Recent research, published in Nature, has raised questions about the volcanic processes occurring on Jupiter’s moon Io, particularly regarding the absence of a global magma ocean beneath its surface. Data collected by NASA’s Juno spacecraft, combined with historical information from the Galileo mission, suggest that Io’s interior is more solid than previously believed. This revelation has implications not only for Io but also for our understanding of tidal heating in other celestial bodies.

Juno and Galileo Findings Reveal a Solid Interior

Scientists, led by Ryan Park from NASA’s Jet Propulsion Laboratory, have analysed data from Juno’s close fly-bys of Io, conducted between December 2023 and February 2024, as per reports. These measurements, alongside archival data from Galileo, focused on Io’s gravitational field and its deformation under Jupiter’s intense gravitational pull. It was found that Io’s rigidity rules out the possibility of a moon-wide ocean of molten rock. Previous theories, based on magnetic induction data and the distribution of volcanic activity, had suggested such an ocean might exist to facilitate the movement of heat beneath Io’s surface.

Source of Lava Remains Under Investigation

According to reports, Io is home to around 400 active volcanoes, with its surface covered in extensive lava plains. Without a magma ocean, the molten rock erupting through these volcanoes must originate from localised pockets of melt within the mantle. These pockets are believed to be heated through tidal forces exerted by Jupiter and its neighbouring moons, Europa, Ganymede and Callisto. The constant twisting and squeezing caused by these gravitational interactions generate heat, though it appears insufficient to maintain a fully molten layer.

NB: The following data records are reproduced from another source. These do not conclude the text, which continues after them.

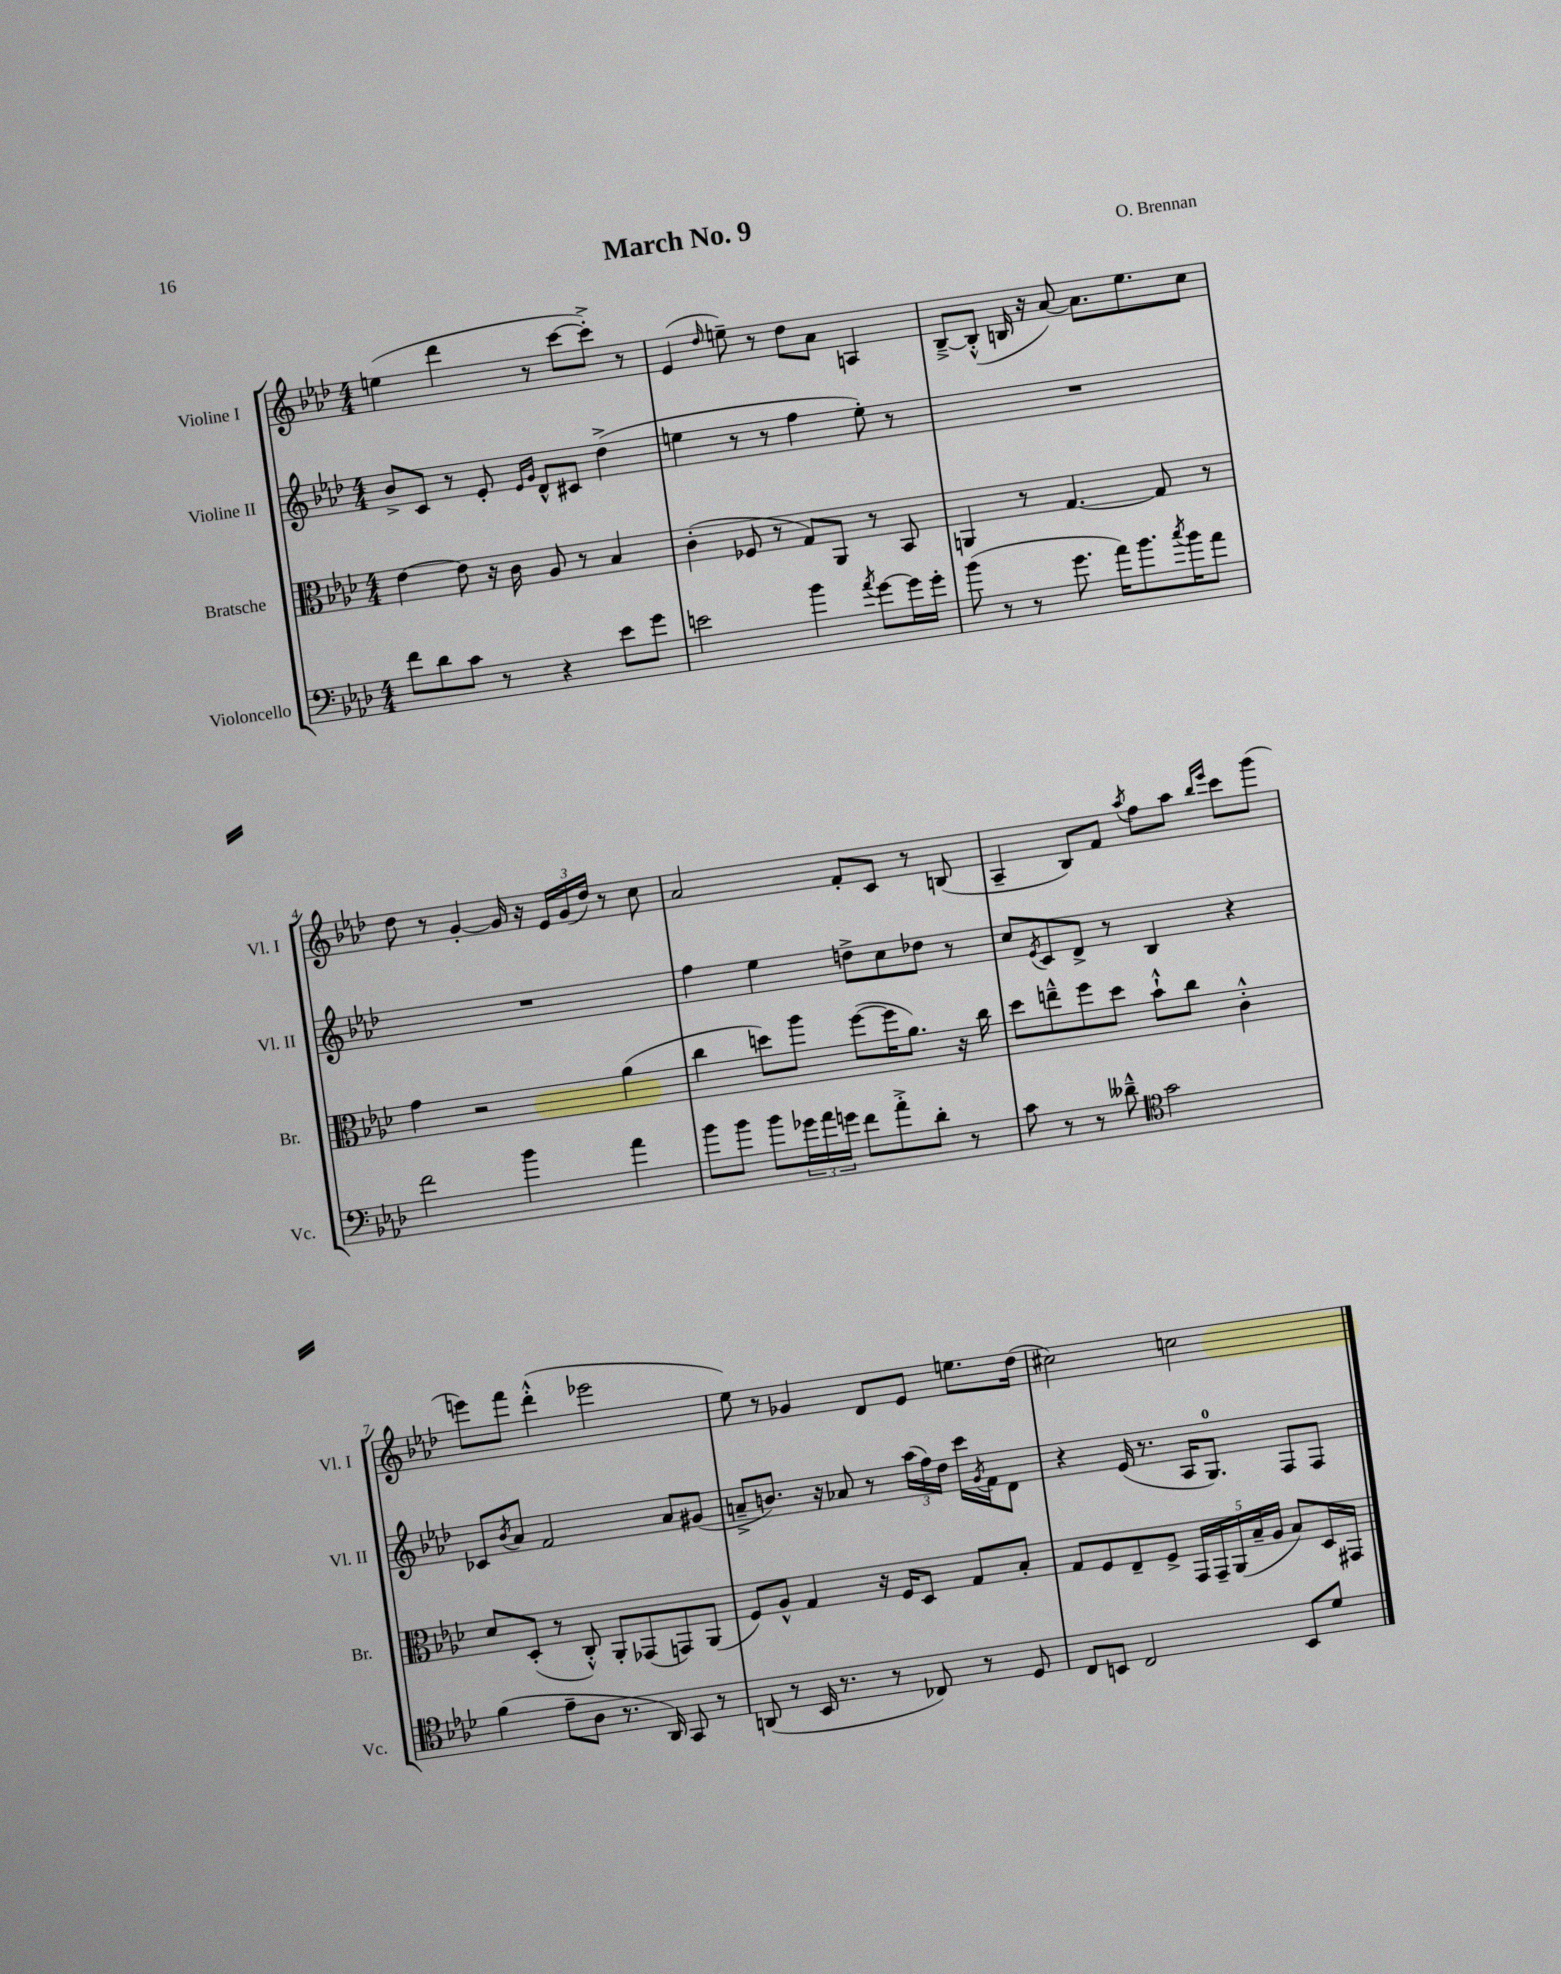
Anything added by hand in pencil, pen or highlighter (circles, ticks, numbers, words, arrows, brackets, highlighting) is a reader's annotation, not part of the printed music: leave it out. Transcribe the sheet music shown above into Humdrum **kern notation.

**kern	**kern	**kern	**kern
*staff4	*staff3	*staff2	*staff1
*clefF4	*clefC3	*clefG2	*clefG2
*k[b-e-a-d-]	*k[b-e-a-d-]	*k[b-e-a-d-]	*k[b-e-a-d-]
*M4/4	*M4/4	*M4/4	*M4/4
8f\L	[4e-\	8b-^/L	(4ee\
8d-\	.	8c/J	.
8c\J	8e-\]	8r	4ddd-\
8r	16r	8e-'/	.
.	16c\	.	.
.	.	16qqe-/LL	.
.	.	16qqg/JJ	.
4r	8A-/	8d-^^/L	8r
.	8r	8c#/J	[8ccc\L
8e-\L	4B-/	(4dd-^\	8ccc'^\]J)
8g\J	.	.	8r
=	=	=	=
2e\	(4c'\	4ee\	(4e-/
.	.	.	16qqdd-/
.	8F-/	8r	8ee~\)
.	8r	8r	8r
4b-\	8G/L)	4ff\	8dd-\L
.	8AA-/J	.	8a-\J
8qa-/	.	.	.
[8g\L	8r	8ee'\)	4A/
16g\]L	8BB-/	8r	.
16g'\JJ	.	.	.
=	=	=	=
(8b-\	4AA/	1r	[8B-~^/L
8r	.	.	(8B-'^^/]J
8r	8r	.	16B/
.	.	.	16r
8.g\	[4.G/	.	[8a-/)
.	.	.	8.a-\]L
16a-\LK)	.	.	.
8.b-\	.	.	.
.	.	.	8.ee-\
.	8G/]	.	.
8qcc/	.	.	.
16b-\K	.	.	.
8a-\J	8r	.	8cc\J
=	=	=	=
2f\	4g\	1r	8dd-\
.	.	.	8r
.	2r	.	[4g'/
4b-\	.	.	16g/]
.	.	.	16r
.	.	.	24e-/LL
.	.	.	(24g/
.	.	.	24dd-/JJ)
4a-\	(4a-\	.	8r
.	.	.	8cc\
=	=	=	=
8b-\L	4cc\	4ff\	2a-/
8b-\J	.	.	.
8b-\L	8dd\L)	4ee-\	.
24g-\L	8aa-\J	.	.
24a-\	.	.	.
24g\JJ	.	.	.
8f\L	([8ff\L	8dd^\L	8f'/L
8a-'^\	16ff\]K	8cc\	8c/J
.	8.a-\J)	.	.
8d-'\J	.	8dd-\J	8r
8r	16r	8r	(8B/
.	16cc\	.	.
=	=	=	=
8c\	8dd-\L	8cc/L	4A-~/
.	.	8qe-/	.
8r	8ee~^^\	8c/	.
8r	8ff\	8d-^/J	8B-/L)
8d--~^^\	8dd-\J	8r	8f/J
*clefC4	*	*	*
.	.	.	8qaa-/
2g\	8b-`^^\L	4B-/	8ff\L
.	8cc\J	.	8aa-\J
.	.	.	16qqbb-/LL
.	.	.	16qqeee-/JJ
.	4c'^^\	4r	8ccc\L
.	.	.	(8ggg\J
=	=	=	=
(4f\	8d-/L	8c-/L	8eee\L)
.	.	8qb-/	.
.	(8D-'/J	8a-/J	8fff\J
8e-~\L	8r	2f/	(4ddd-'^^\
8A-\J	8C'^^/)	.	.
8.r	8AA-'/L	.	2eee-\
.	(8GG-/	.	.
16AA-/)	.	.	.
8GG/	8GG/)	8a-/L	.
8r	(8AA-/J	(8g#/J	.
=	=	=	=
(8AA/	8F/L)	8a~^/L	8ee-\)
8r	8A-^^/J	8.b/J)	8r
16BB-/	4G/	.	4g-/
8.r	.	16r	.
.	.	8a-/	.
8r	16r	8r	8d-/L
.	16F/LK	.	.
8C-/)	8D-/J	(24aa-\LL	8e-/J
.	.	24ff\)	.
.	.	24dd-\JJ	.
8r	8G/L	16ccc\LL	8.ee\L
.	.	8qg/	.
.	.	16f\J	.
8D-/	8B-'/J	8d-\J	.
.	.	.	(16dd-\Jk
=	=	=	=
8C/L	8G/L	4r	2cc#\)
8BB/J	8F/	.	.
2C/	8E-~/	(16e-/	.
.	.	8.r	.
.	8F^/J	.	.
.	20GG/LL	16A-/LK	2cc\
.	20GG~/	.	.
.	.	8.G/J)	.
.	(20AA-/	.	.
.	20B-~/	.	.
.	20A-/JJ	.	.
8BB/L	8B-/L)	8F/L	.
8d-/J	16D-/L	8F/J	.
.	16GG#/JJ	.	.
==	==	==	==
*-	*-	*-	*-
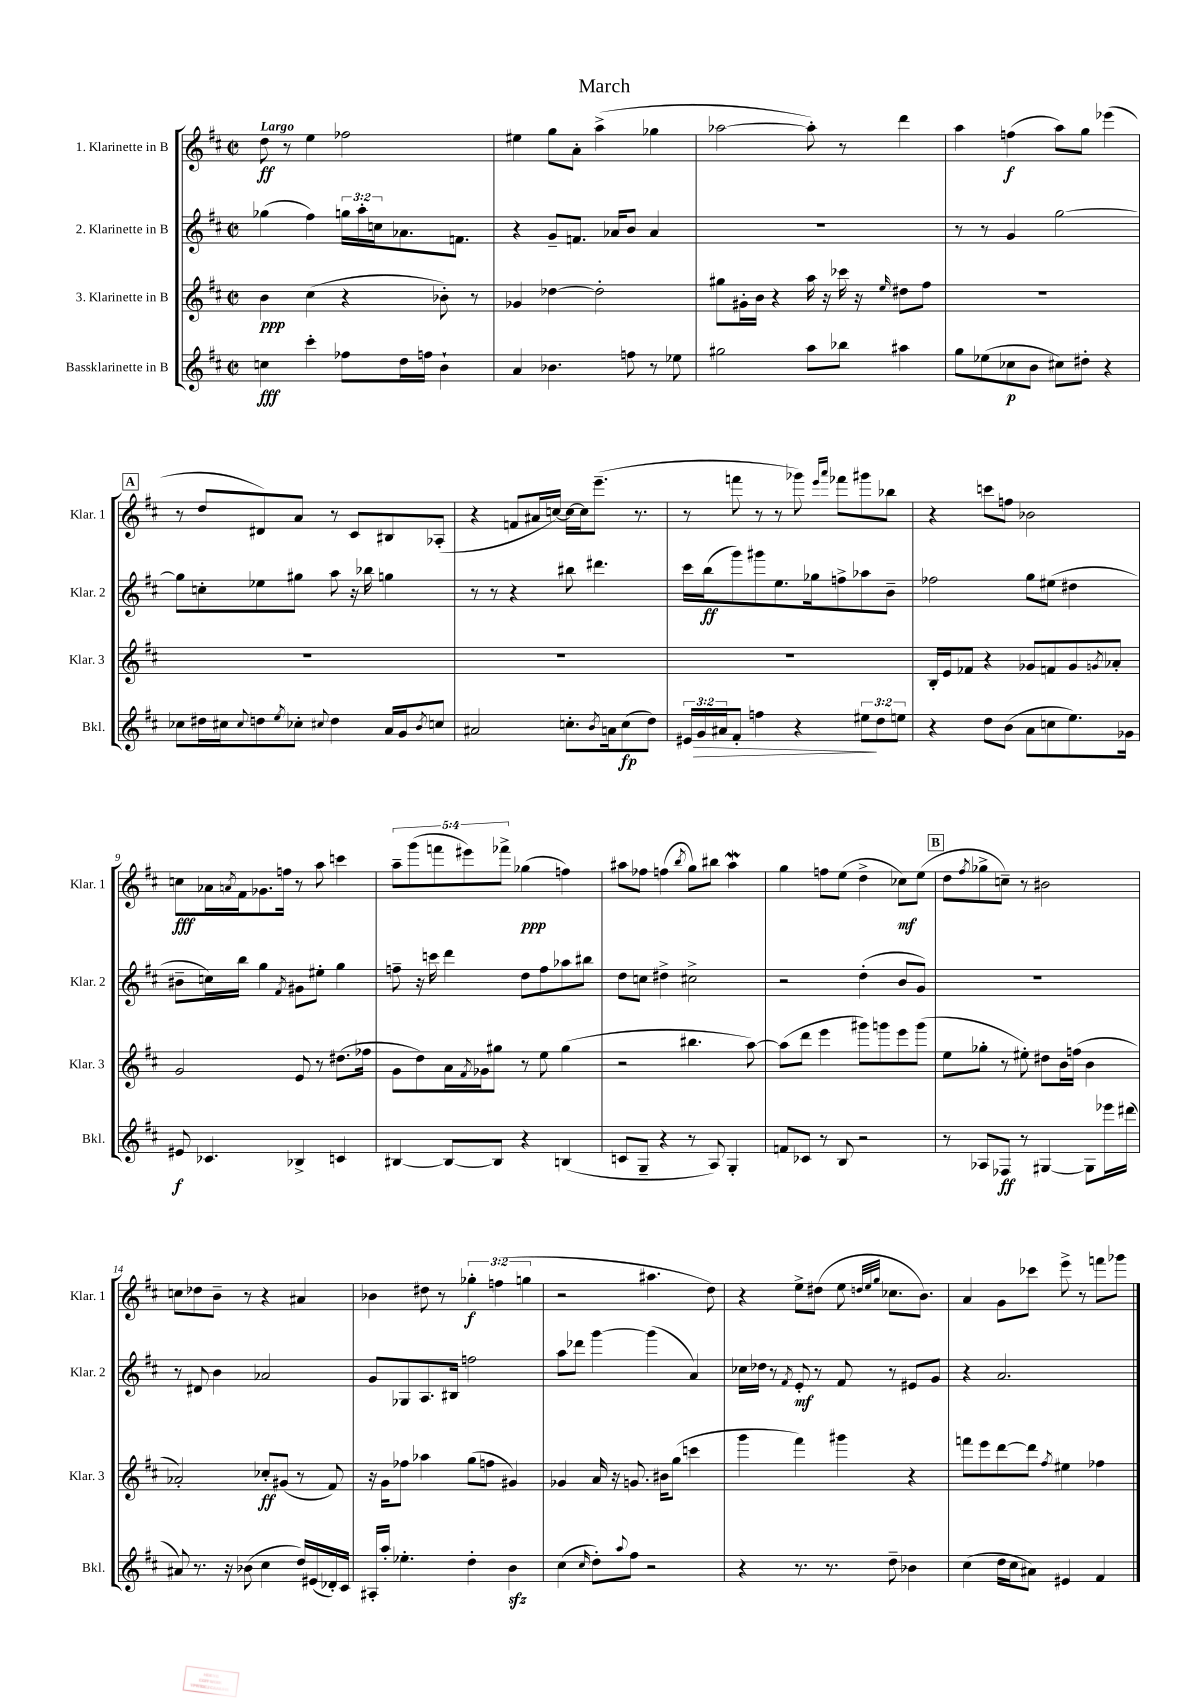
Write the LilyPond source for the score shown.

\header { title = "March" }
<<
\new StaffGroup <<
\new Staff = "s0" \with { instrumentName = "1. Klarinette in B" shortInstrumentName = "Klar. 1" } {
    \clef treble \key d \major \defaultTimeSignature \time 2/2 \override Staff.TupletNumber.text = #tuplet-number::calc-fraction-text \tempo "Largo"
    d''8\ff r8 e''4 fes''2 |
    eis''4 g''8 a'8-. a''4->( ges''4 |
    aes''2~ aes''8-.) r8 d'''4 |
    a''4 f''4\f( a''8) g''8 ees'''4( |
    \mark \markup { \box "A" } r8 d''8 dis'8) a'8 r8 cis'8 bis8 aes8-.( |
    r4 f'8 ais'16 c''16~) c''16~ c''16 e'''8.--( r8. |
    r8 f'''8 r8 r8 ges'''8) \grace { e'''16 a'''16 } fes'''8 gis'''8 bes''8 |
    r4 c'''8 f''8 bes'2 |
    c''8\fff aes'16 \acciaccatura { a'8 } fis'16 ges'8. f''16 r8 a''8 c'''4 |
    \tuplet 5/4 { a''8-- g'''8( f'''8 eis'''8) fes'''8-> } ges''4\ppp( f''4) |
    ais''8 fes''8 f''4( \acciaccatura { b''8 } g''8) bis''8 ais''4\mordent |
    g''4 f''8 e''8( d''4-> ces''8\mf) e''8( |
    \mark \markup { \box "B" } d''8 \acciaccatura { fis''8 } ges''8-> c''8--) r8 bis'2 |
    c''8 des''8 b'8-- r8 r4 ais'4 |
    bes'4 dis''8 r8 \tuplet 3/2 { ges''4-.\f f''4( g''4 } |
    r2 ais''4. d''8) |
    r4 e''8-> dis''8( e''8 \grace { d''32 e''32 g''32 } ces''8. b'8.) |
    a'4 g'8 ces'''8 e'''8-> r8 f'''8 ges'''8 \bar "|." |
}
\new Staff = "s1" \with { instrumentName = "2. Klarinette in B" shortInstrumentName = "Klar. 2" } {
    \clef treble \key d \major \defaultTimeSignature \time 2/2 \override Staff.TupletNumber.text = #tuplet-number::calc-fraction-text
    ges''4( fis''4) \tuplet 3/2 { g''16 a''16-. c''16 } aes'8. f'8. |
    r4 g'8-- f'8. aes'16 b'8 aes'4 |
    R1 |
    r8 r8 g'4 g''2~ |
    \mark \markup { \box "A" } g''8 c''8-. ees''8 gis''8 a''8 r16 bes''16 g''4 |
    r8 r8 r4 bis''8 dis'''4. |
    cis'''16 b''16\ff( g'''8) gis'''8 e''8. ges''16 f''8-> aes''8 b'8-- |
    fes''2 g''8 eis''8( dis''4 |
    bis'8-- c''16) b''16 g''4 \acciaccatura { fis'8 } gis'8 eis''8-. g''4 |
    f''8-- r16 c'''16 d'''4 d''8 f''8 aes''8 bis''8 |
    d''8 c''8 dis''4-> cis''2-> |
    r2 d''4-.( b'8 g'8) |
    \mark \markup { \box "B" } R1 |
    r8 dis'8 b'4 aes'2 |
    g'8 ges8 a8. bis16 f''2 |
    a''8 des'''8 g'''4~ g'''4( a'4) |
    ces''16 des''16 r8 \acciaccatura { fis'8 } e'8-.\mf r8 fis'8 r8 eis'8 g'8 |
    r4 a'2. \bar "|." |
}
\new Staff = "s2" \with { instrumentName = "3. Klarinette in B" shortInstrumentName = "Klar. 3" } {
    \clef treble \key d \major \defaultTimeSignature \time 2/2
    b'4\ppp cis''4( r4 bes'8-.) r8 |
    ges'4 des''4~ des''2-. |
    gis''8 gis'16-. b'16 r4 a''16 r16 ces'''16 r16 \grace { e''16 } dis''8 fis''8 |
    R1 |
    \mark \markup { \box "A" } R1 |
    R1 |
    R1 |
    b16-. e'16 fes'8 r4 ges'8 f'8 ges'8 \acciaccatura { g'8 } aes'8-. |
    g'2 e'8 r8 dis''8.( fes''16 |
    g'8 d''8) a'16 \acciaccatura { fis'8 } ges'16 gis''8 r8 e''8 gis''4( |
    r2 bis''4. a''8~) |
    a''8( d'''8 e'''4 gis'''8) g'''8 e'''8 g'''8( |
    \mark \markup { \box "B" } e''8 ges''8-. r8 eis''8-.) dis''8 b'16 f''16( b'4 |
    aes'2-.) ces''8-.\ff gis'8( r8 fis'8) |
    r16 g'16 fes''8 aes''4 g''8( f''8 gis'4) |
    ges'4 a'16 r16 g'8. bis'16 g''8( c'''4 |
    g'''4 fis'''4) gis'''4 r4 |
    f'''8 e'''8 d'''8~ d'''8 \acciaccatura { fis''8 } eis''4 fes''4 \bar "|." |
}
\new Staff = "s3" \with { instrumentName = "Bassklarinette in B" shortInstrumentName = "Bkl." } {
    \clef treble \key d \major \defaultTimeSignature \time 2/2 \override Staff.TupletNumber.text = #tuplet-number::calc-fraction-text
    c''4\fff cis'''4-. fes''8 d''16 f''16 b'4-! |
    a'4 bes'4. f''8 r8 ees''8 |
    gis''2 a''8 bes''8 ais''4 |
    g''8 ees''8( ces''8\p b'8 cis''8) dis''8-. r4 |
    \mark \markup { \box "A" } ces''8 dis''16 cis''16 \appoggiatura { cis''8 } d''8 \acciaccatura { e''8 } ces''8-. \appoggiatura { cis''8 } d''4 a'16 g'16 \acciaccatura { b'8 } c''8 |
    ais'2 c''8.-. \acciaccatura { b'8 } a'16 c''8\fp( d''8) |
    \tuplet 3/2 { eis'16 g'16\> ais'16 } fis'8-. f''4 r4 \tuplet 3/2 { eis''8\! d''8 e''8 } |
    r4 d''8 b'8( a'8 c''8 e''8.) ges'16 |
    eis'8\f ces'4. bes4-> c'4 |
    bis4~ bis8~ bis8 r4 b4( |
    c'8 g8-- r4 r8 a8) g4-. |
    f'8 ces'8 r8 b8 r2 |
    \mark \markup { \box "B" } r8 aes8 fes8\ff r8 gis4~ gis8 ees'''16 dis'''16( |
    ais'8) r8. r16 bes'8( cis''4 d''16) eis'16( des'16-.) cis'16 |
    ais16-. a''16-. ees''4.-. d''4-. b'4\sfz |
    cis''4( \grace { cis''16 } d''8-.) \appoggiatura { a''8 } fis''8 r2 |
    r4 r8. r8. d''8-- bes'4 |
    cis''4( d''16 cis''16 ais'8) eis'4 fis'4 \bar "|." |
}
>>
>>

Implications for Exoplanetary Studies

The findings extend beyond Io, impacting theories about exoplanets in close orbits around M-dwarf stars. Similar to Io’s interaction with Jupiter, these exoplanets experience tidal heating. The absence of a global magma ocean on Io challenges the assumption that such exoplanets would host extensive molten layers, prompting scientists to revisit these models.